A big problem for recent university graduates is that many of them have little or no work experience at all, not even a paper route or shoveling snow or cutting lawns, let alone white-collar experience.
Their understanding of work, capitalism, profit, customer service, responsibility, reliability is almost non-existent.
ggoblue| 1.29.13 @ 11:59PM
hahahahahaha general motors is full of college educated idiots...thats why we are fixing frozen pipes on hte roof in a thunderstorm. they think their diploma makes them smart, but they are so dumb they dont even know they're dumb.
the day they stopped promoting [by merit] off the shop floor, and turned to college grads....thats the day they lost control of the company.

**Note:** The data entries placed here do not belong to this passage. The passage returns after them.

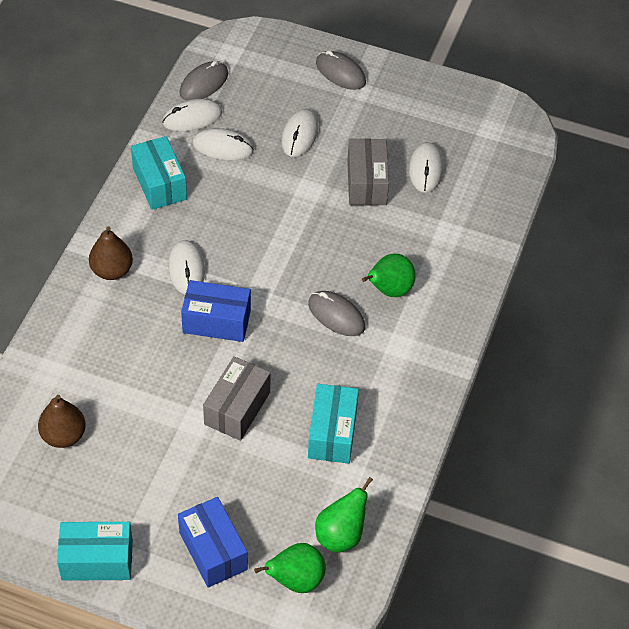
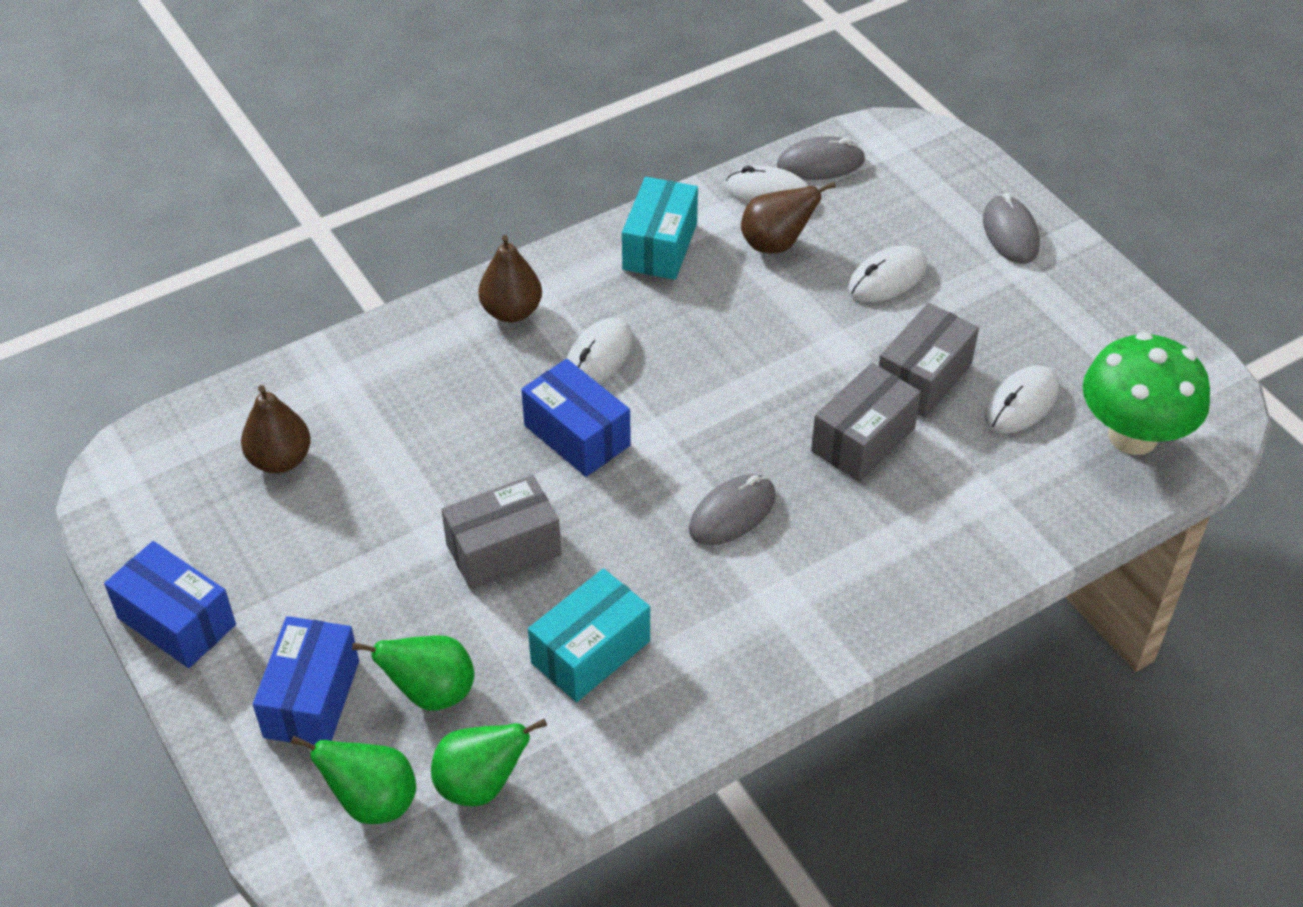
camera: 40 degrees right, 5 degrees down
(97, 560) = (177, 621): turquoise box -> blue box
(223, 147) = (776, 244): white mouse -> brown pear
(336, 315) = (732, 513): grey mouse -> grey mouse turned 60 degrees clockwise
(366, 235) = (863, 439): none -> grey box
(389, 290) = (832, 522): green pear -> green pear (431, 692)
(492, 157) = (1132, 436): none -> green mushroom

anyone who thinks a lib art degree is better than a trade has simply never built anything. sorry.
ggoblue| 1.30.13 @ 12:04AM
and what is a trade but reasoning, problem solving, critical thinking, initiative, inventiveness....???
anyone who doesn't realize that is not qualified to comment on the subject...but of course they're so ignorant, they believe their own bull...
spike59| 1.30.13 @ 6:26AM
"if you teach people how to think"
----------------------------------------------
if only our institutions of higher learning stuck to that; however, it's more a case of teaching them WHAT to think
Ralph Gizzip| 1.30.13 @ 6:59AM
"The problem isn't that Johnny is dumb or even that Johnny can't think. The problem is Johnny has confused thinking for feeling." - Thomas Sowell (paraphrased)
Denver Todd| 1.30.13 @ 11:17AM
My 2-year AAS earned at a public vocational institute has done more for me than my 4-year BA. I have always been able to put food on the table with my skill. Not so with the BA, which is totally stale. The AAS is just a name though. The skill behind it is what has kept me going.